The Ear Inn at 326 Spring Street.

Tomb of General Worth in Madison Square.
I saw the Flatiron Building on 23rd, 5th and Broadway on my way down.
The 1812 Ear Inn building in the 1940s.
The other day, I thought I'd take a walk down to the Ear Inn, a little relic far on the west side of Spring Street, that's been there since 1812. Inside, it's like a little country cottage, a big contrast from the outside surroundings. Like many of these old bars, it's decorated with tributes to the past, a marker that shows that the building used to be right on the shore of the Hudson River before landfill extended the width of Manhattan Island, and inside, among other clutter on the walls, a campaign poster for Wendel Wilkie, who ran for president against FDR in 1940. The building was supposedly built and first owned by a free black man named James Brown (no, of course not that James Brown, and, no, I don't know if they're related), who ran a tavern and tobacco shop. Legend has it that he is the black man shown in the famous painting, Washington Crossing the Delaware, rowing the boat up front.

On the way, I took a little rest by the grave of General Worth, one of only three personal graves in Manhattan. (The other two are in Morningside Hights: General Grant's Tomb, and the small Tomb of the Amiable Child across the street, of a 5-year old who died from a fall there in the 1790s, and whose resting place was always respected through the centuries. By I digress ... that's for a whole other blog.) There are a lot of tables and chairs set up there now, as well as by the Flatiron Building and other squares around the city ... the latest attempt by Mayor Bloomberg to improve New York. I like it, personally ... especially in the Times Square area. Drivers don't like it in general, but as a pedestrian in this city, I'm all for it. It almost makes Times Square worth going to ... almost.

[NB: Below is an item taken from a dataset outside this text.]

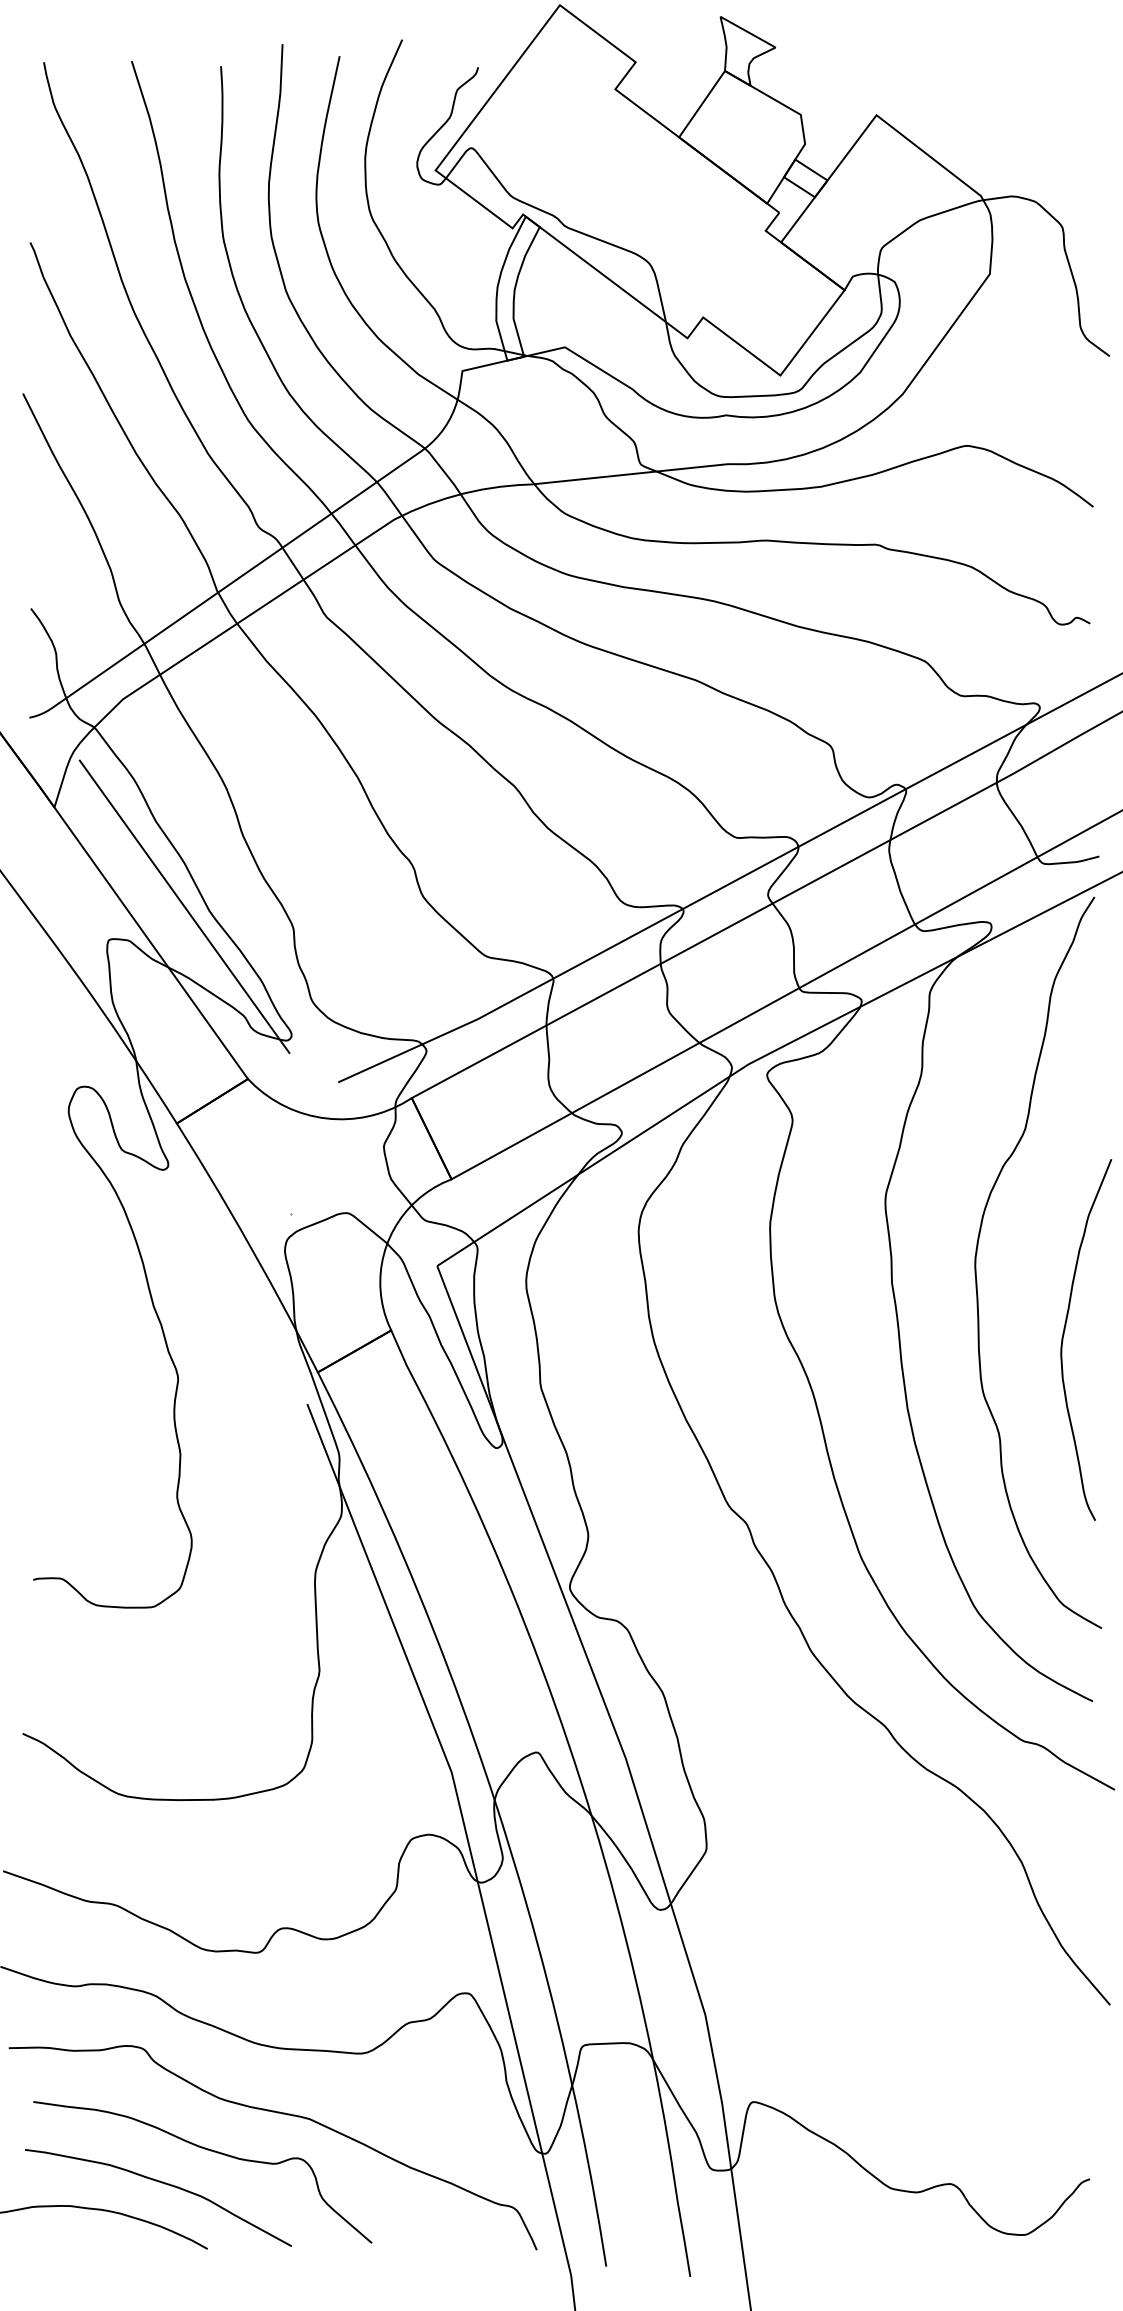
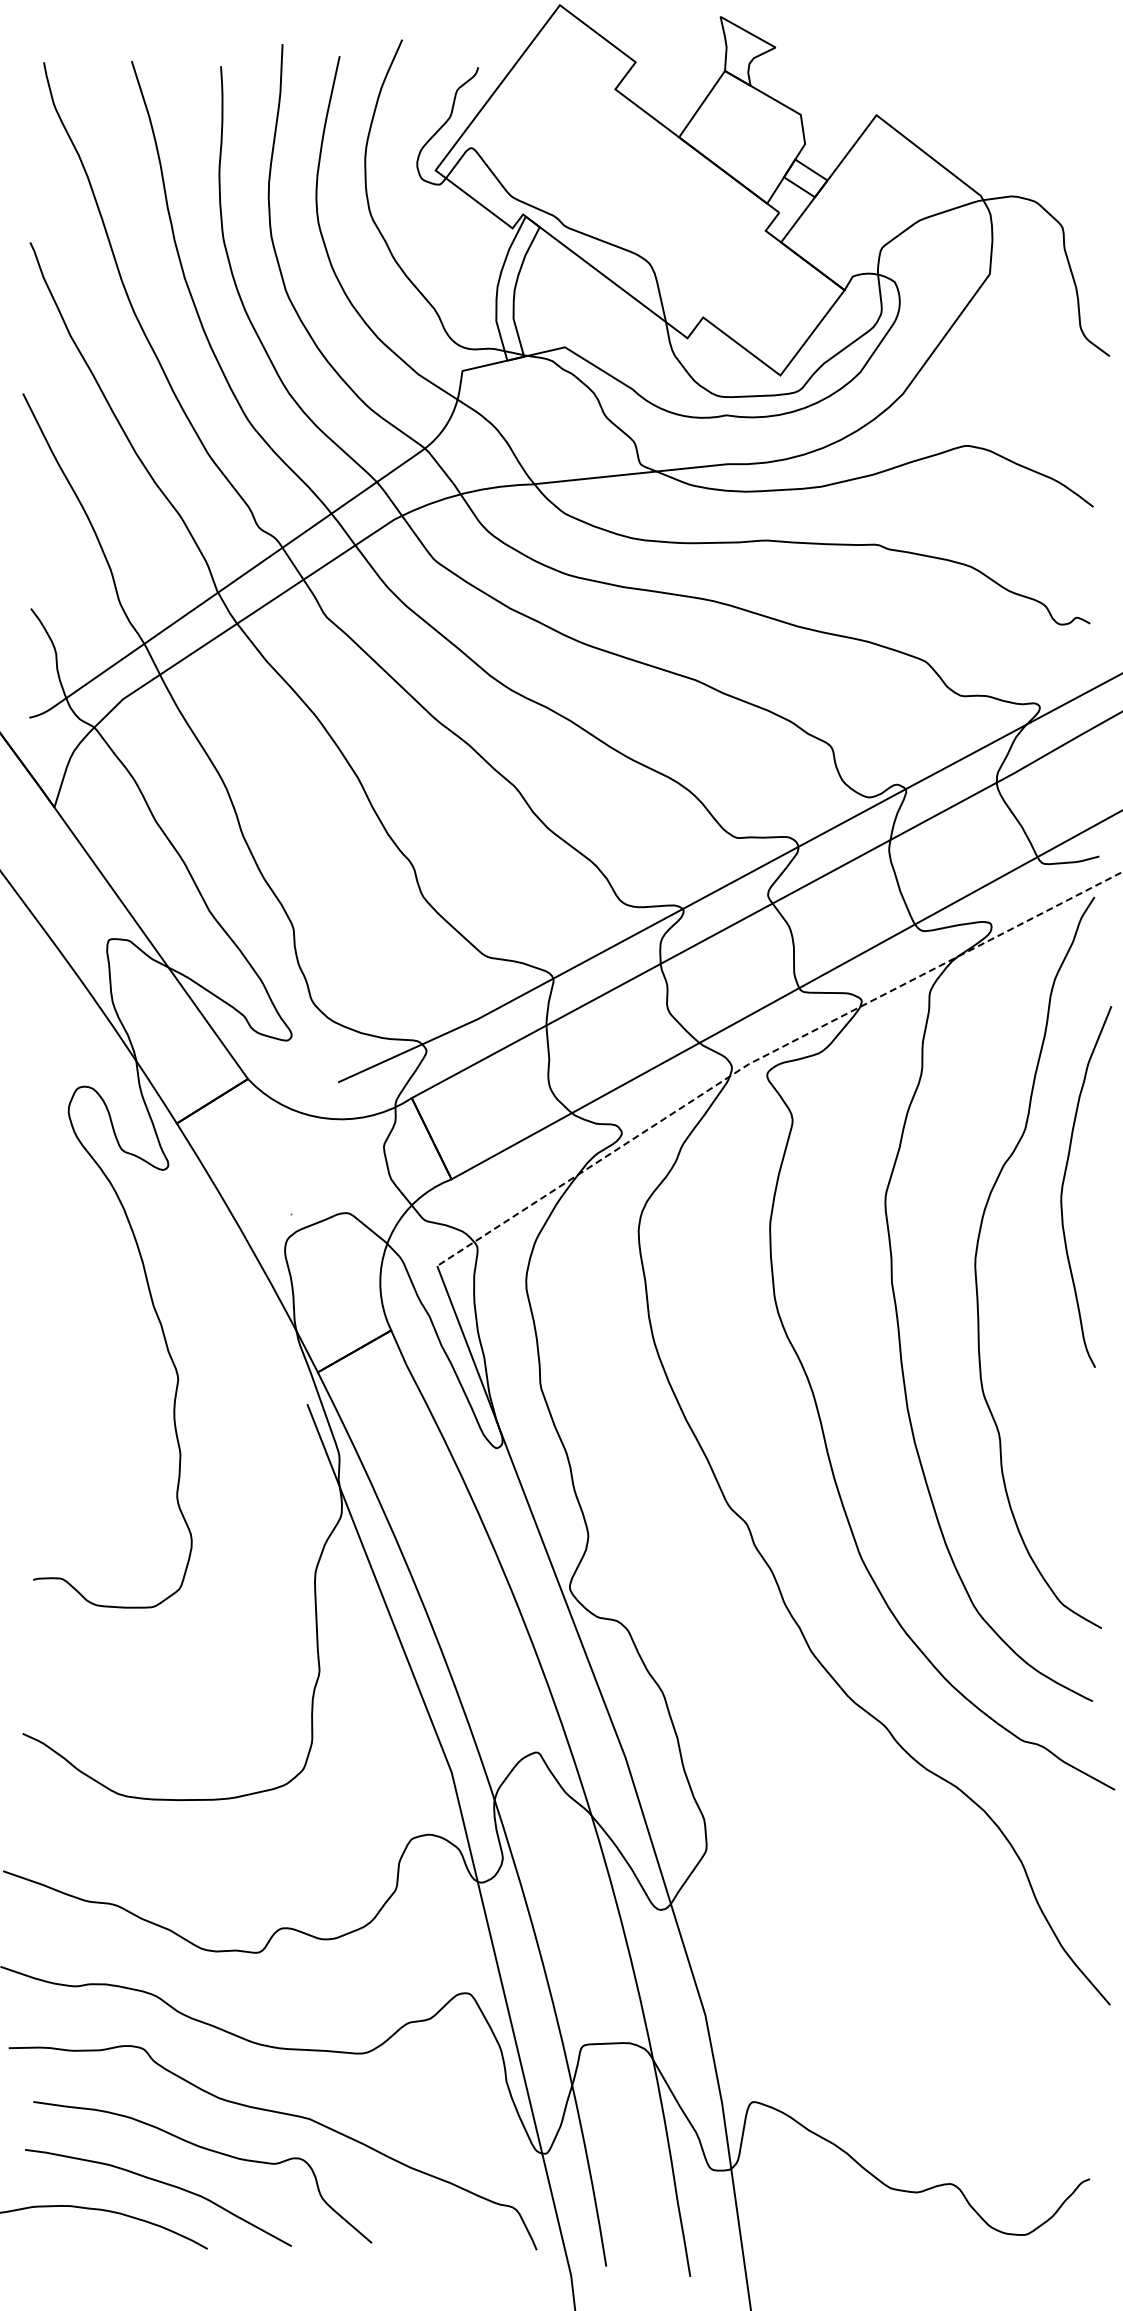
line at (184, 906): present -> none
line at (770, 1052): solid -> dashed
curve at (1064, 1335) position: (1064, 1335) -> (1064, 1182)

These long walks are always a hoot because I can watch the city gradually change, from the tall office buildings and big tourist crowds in Midtown, to the quainter neighborhoods downtown. Despite their popularity, they're never as crowded as places like Times Square or Madison Square Garden. And I hope it never gets that way down there, because it would completely ruin those places. Anyway, it was getting late, so it was time to start heading home. If you're ever down on Spring St., check out Lombardi's in Little Italy, the first pizza place in the United States, dating back to 1894, and then walk a few blocks west to the Ear Inn. It'll be a very pleasant New York experience.